300g minced meat e.g. chicken, turkey, pork, beef, quorn
1tbsp Worcestershire sauce
300g tube pasta e.g. penne, rigatoni, or macaroni, cooked according to packet instructions
2 tbsp butter
2 tbsp plain flour
350g mature cheddar cheese, grated handful of breadcrumbs
1 tbsp oil
salt & freshly ground black pepper
2 tsp mustard (grainy, English or Dijon is fine
handful of fresh chopped parsley to serve
Add the oil to a non-stick frying pan, and cook the mince for a few minutes until well-browned.
Add the Worcestershire sauce and stir well to combine, then set aside.
For the cheese sauce, add the butter and flour to a non-stick saucepan on a low heat. Using a silicone spatula or whisk, bring together the melted butter and flour, until it’s a roux, or sand-like consistency. If you need a little more of either, just add in 1tsp at a time.

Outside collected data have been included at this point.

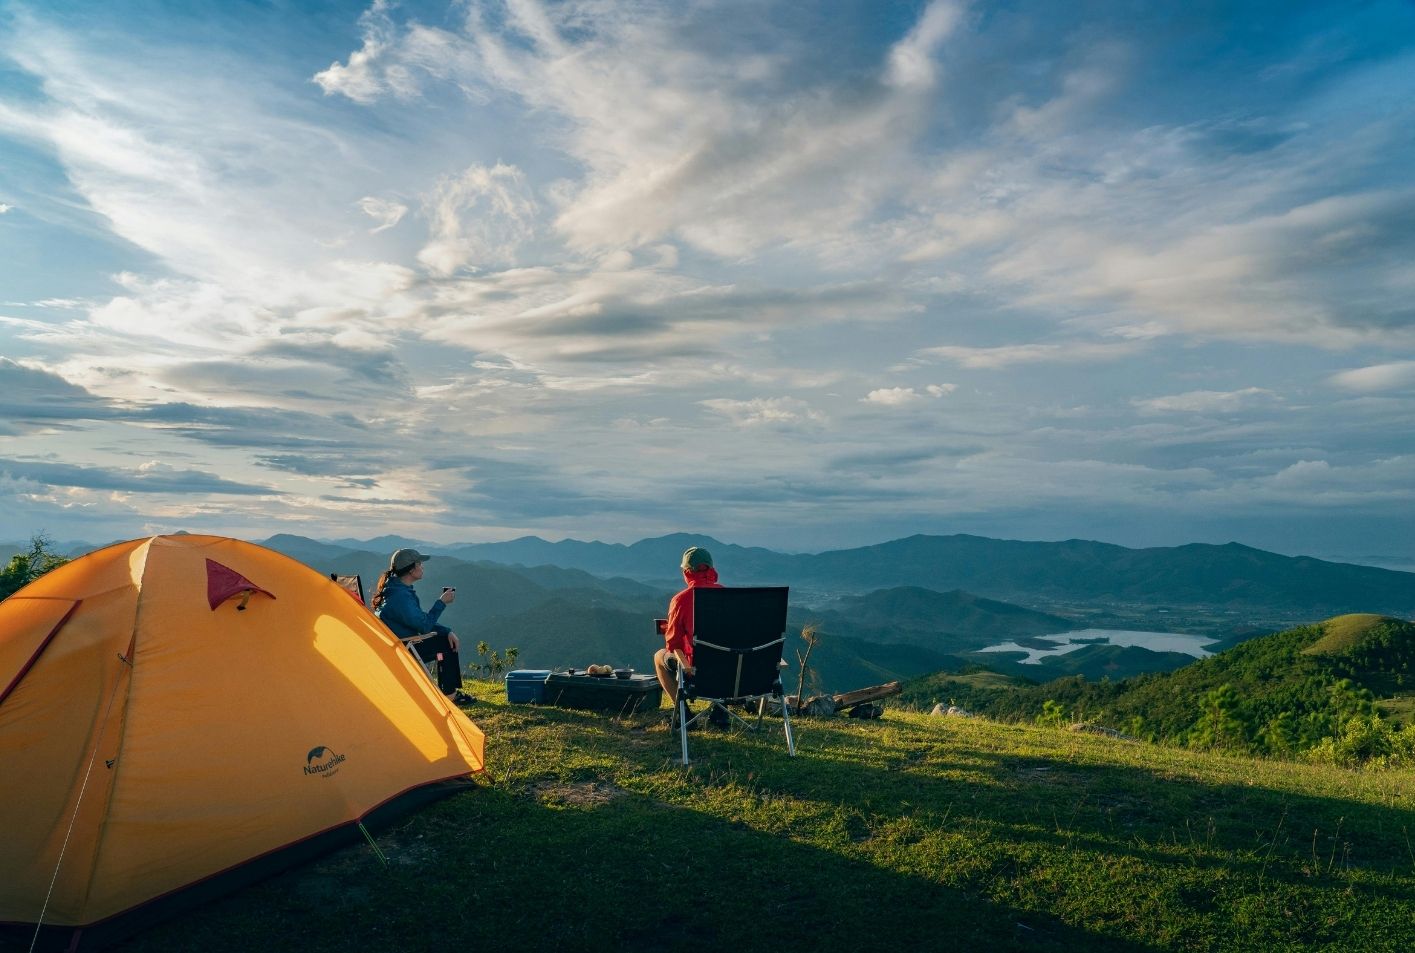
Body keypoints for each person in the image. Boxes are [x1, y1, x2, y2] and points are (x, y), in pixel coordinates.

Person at [372, 547, 475, 705]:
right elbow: (425, 626)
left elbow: (419, 620)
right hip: (406, 647)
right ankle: (450, 695)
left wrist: (446, 631)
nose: (422, 566)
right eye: (419, 563)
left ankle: (448, 690)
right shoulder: (401, 597)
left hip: (400, 644)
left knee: (444, 639)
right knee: (445, 646)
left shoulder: (396, 589)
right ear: (411, 570)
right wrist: (442, 602)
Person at [653, 545, 727, 726]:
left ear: (687, 571)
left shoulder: (681, 600)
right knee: (723, 654)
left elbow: (673, 644)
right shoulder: (728, 595)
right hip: (729, 671)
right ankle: (720, 713)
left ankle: (684, 714)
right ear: (711, 568)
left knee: (659, 656)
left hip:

Then, gradually add in the milk, 100ml at a time, continuously whisking to keep the mixture smooth.
Add in the mustard and about ¾ of the grated cheese. Stir until you have a smooth, melty sauce. Season to taste with salt and pepper.
Pour the cooked pasta into a large oven-proof dish. Pour the cheese sauce over the top and then add a layer of the cooked mince.
Combine the breadcrumbs and remaining cheese and sprinkle over the top of the dish.
Place the dish into a preheated oven (180c / 160c fan) for 15minutes, or until the top has browned.
Serve a sprinkling of fresh parsley, green veggies like broccoli, raw crudités or a salad. Delicious with a dash of your favourite hot sauce, too!